Closed to the public in May 2016, completely emptied of its two hundred and fifty occupants, its offices, common areas and of its seventeen kilometres of collections during the six months that followed, the so-called “Cardinal Lemoine” site, of which the College de France is the contractor, started work in January 2017.
The facades and roofs have been renovated to improve the thermal insulation of the buildings as well as their aesthetics. Box carrels, workspaces accessible by reservation and able to accommodate one or two people, have been created on the courtyard facade, directly above buildings A and B. The various buildings have been the subject of large-scale structural work in order to level all the floors and allow a "U" circulation on the entire site, floor by floor: no need to cross a single step nor to go down again in the garden to go up in another wing, as it was the case previously.
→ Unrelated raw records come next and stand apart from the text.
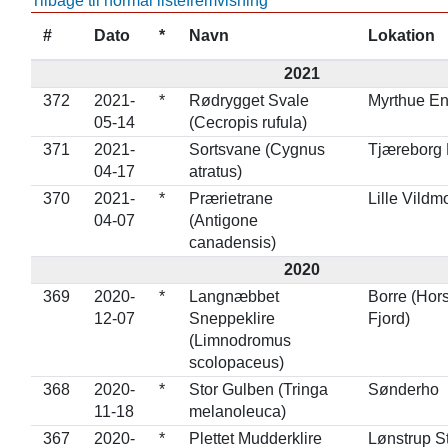
Tilbage til normal listefremvisning
#
Dato
*
Navn
Lokation
2021
372
2021-
*
Rødrygget Svale
Myrthue E
05-14
(Cecropis rufula)
371
2021-
Sortsvane (Cygnus
Tjæreborg
04-17
atratus)
370
2021-
*
Prærietrane
Lille Vildm
04-07
(Antigone
canadensis)
2020
369
2020-
*
Langnæbbet
Borre (Hor
12-07
Sneppeklire
Fjord)
(Limnodromus
scolopaceus)
368
2020-
*
Stor Gulben (Tringa
Sønderho
11-18
melanoleuca)
367
2020-
*
Plettet Mudderklire
Lønstrup S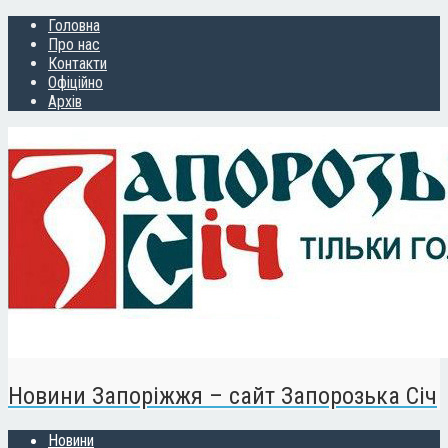
Головна
Про нас
Контакти
Офіційно
Архів
Новини Запоріжжя – сайт Запорозька Січ
Новини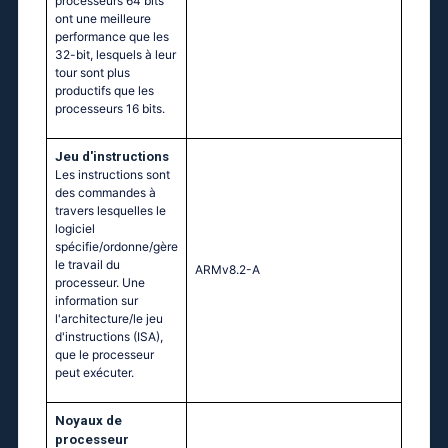
processeurs 64 bits
ont une meilleure
performance que les
32-bit, lesquels à leur
tour sont plus
productifs que les
processeurs 16 bits.
Jeu d'instructions
Les instructions sont
des commandes à
travers lesquelles le
logiciel
spécifie/ordonne/gère
le travail du
ARMv8.2-A
processeur. Une
information sur
l'architecture/le jeu
d'instructions (ISA),
que le processeur
peut exécuter.
Noyaux de
processeur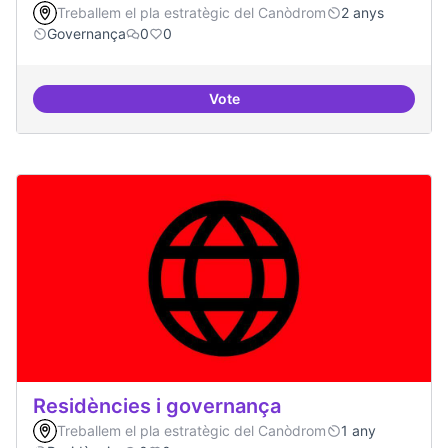
Treballem el pla estratègic del Canòdrom
2 anys
Governança
0
0
Vote
Revisió interna del Model de Go
Residències i governança
Treballem el pla estratègic del Canòdrom
1 any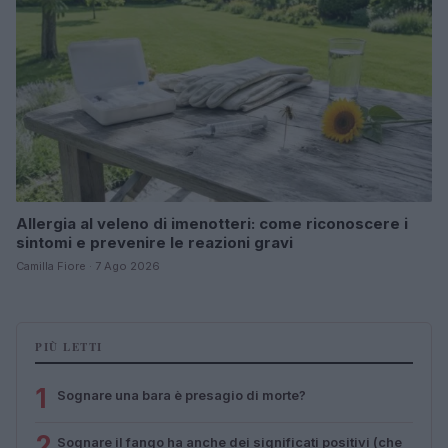
Allergia al veleno di imenotteri: come riconoscere i
sintomi e prevenire le reazioni gravi
Camilla Fiore · 7 Ago 2026
PIÙ LETTI
1
Sognare una bara è presagio di morte?
2
Sognare il fango ha anche dei significati positivi (che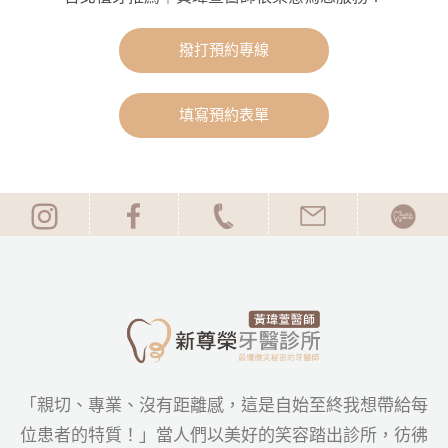
撥打預約專線
填寫預約表單
「親切、專業、沒有距離感，這是自始至終我想帶給每
位患者的特質！」當人們以美好的笑容踏出診所，彷彿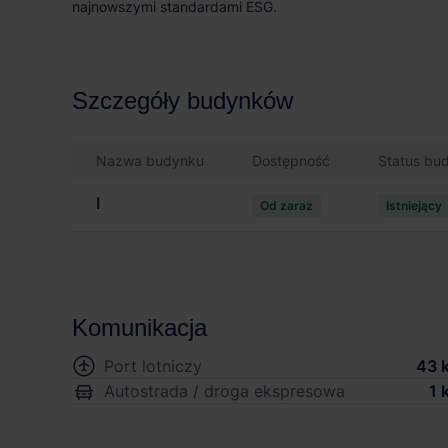
najnowszymi standardami ESG.
Szczegóły budynków
Nazwa budynku
Dostępność
Status bu
I
Od zaraz
Istniejący
Komunikacja
Port lotniczy
43 
Autostrada / droga ekspresowa
1 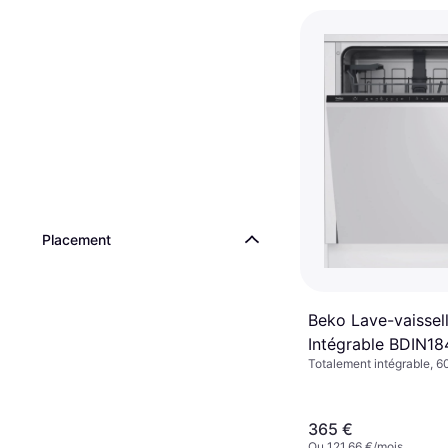
Placement
Beko Lave-vaissel
Intégrable BDIN18
Totalement intégrable, 6
Couverts
365 €
Ou 121,66 €/mois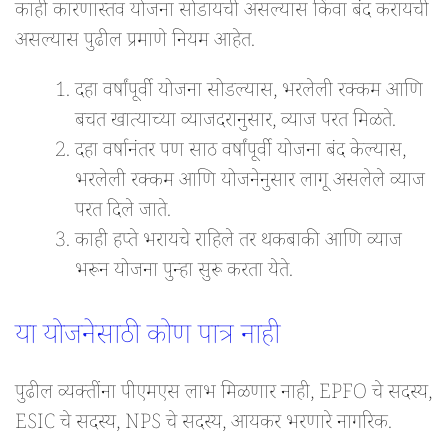
काही कारणास्तव योजना सोडायची असल्यास किंवा बंद करायची
असल्यास पुढील प्रमाणे नियम आहेत.
दहा वर्षांपूर्वी योजना सोडल्यास, भरलेली रक्कम आणि
बचत खात्याच्या व्याजदरानुसार, व्याज परत मिळते.
दहा वर्षानंतर पण साठ वर्षांपूर्वी योजना बंद केल्यास,
भरलेली रक्कम आणि योजनेनुसार लागू असलेले व्याज
परत दिले जाते.
काही हप्ते भरायचे राहिले तर थकबाकी आणि व्याज
भरून योजना पुन्हा सुरू करता येते.
या योजनेसाठी कोण पात्र नाही
पुढील व्यक्तींना पीएमएस लाभ मिळणार नाही, EPFO चे सदस्य,
ESIC चे सदस्य, NPS चे सदस्य, आयकर भरणारे नागरिक.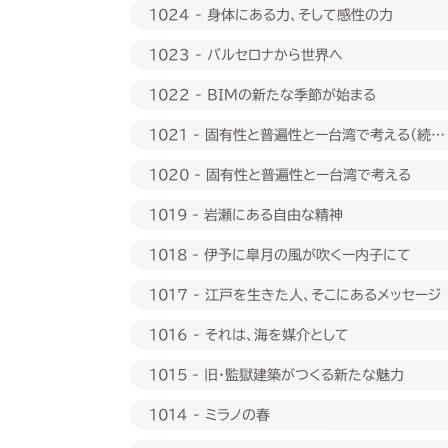
1024 - 身体にある力、そして感性の力
1023 - バルセロナから世界へ
1022 - BIMの新たな季節が始まる
1021 - 固有性と普遍性とー台湾で考える（続
編）
1020 - 固有性と普遍性とー台湾で考える
1019 - 岩瀬にある自由な精神
1018 - 伊予に皐月の風が吹くー内子にて
1017 - 江戸を生きた人、そこにあるメッセージ
1016 - それは、海を媒介として
1015 - 旧・監獄建築がつくる新たな魅力
1014 - ミラノの春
Once provided with an access card established at the reception, everyone will be able to circulate in all or part of the site, depending on the rights associated with their card.
The monumental stairwell of building C has disappeared, replaced by floor areas on the first and third floors, dedicated to the reception of the Far East and Ancient Near East poles. All the windows have been replaced to make the site more comfortable thermally and acoustically using not one but 4 OTIIMA frame systems: 38 PLUS | 54 DRAIN| 54 CLASSIC | OPEN
The heating and electricity distribution installations have been completely modernised. This space's very delicate metal architecture is fully highlighted and its glass roof is completely restored.
The architect, Jacques Moussafir, chose the arabesque for the interior decoration of the site for its sophisticated and airy graphics. The visitor will find it, for example, on the carpets placed in the centre of the reading rooms, the colour of which will vary according to the poles, on the ceiling of these same rooms and on the roof of the glazed galleries built on the ground floor, along the facade. interior of buildings.
A colour has been assigned by the architect to each of the poles: blue for the Mediterranean World, red for Social Anthropology, purple for the Far East, and green for the Ancient Near East. It is echoed on the ground by the crystals of the terrazzo2 in each reading room, in the circulation areas which frame the carpets and the work tables.